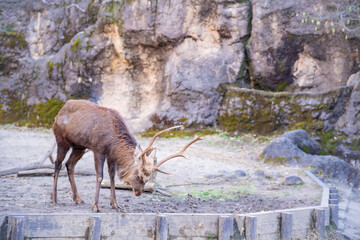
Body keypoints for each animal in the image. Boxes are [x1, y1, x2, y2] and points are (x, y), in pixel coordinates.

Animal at [50, 99, 201, 212]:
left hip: (79, 146)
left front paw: (115, 204)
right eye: (139, 175)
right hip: (61, 139)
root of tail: (60, 111)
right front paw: (96, 206)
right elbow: (100, 176)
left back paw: (77, 198)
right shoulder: (98, 149)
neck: (113, 140)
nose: (138, 193)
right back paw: (53, 198)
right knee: (58, 163)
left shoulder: (111, 154)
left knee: (69, 164)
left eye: (148, 179)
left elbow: (111, 176)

Task goal:
The records above should be reproduced exactly, with the pictures omitted.

Response to the task:
Body keypoints for each animal in the image. Boxes are [x1, y1, x2, y2] and points are (x, y), in pixel coordinates.

Animal at [50, 99, 201, 212]:
left hip: (79, 146)
left front paw: (115, 204)
right eye: (139, 175)
right hip: (61, 139)
root of tail: (60, 111)
right front paw: (96, 206)
right elbow: (100, 176)
left back paw: (77, 198)
right shoulder: (98, 149)
neck: (113, 140)
nose: (138, 193)
right back paw: (53, 198)
right knee: (58, 163)
left shoulder: (111, 154)
left knee: (69, 164)
left eye: (148, 179)
left elbow: (111, 176)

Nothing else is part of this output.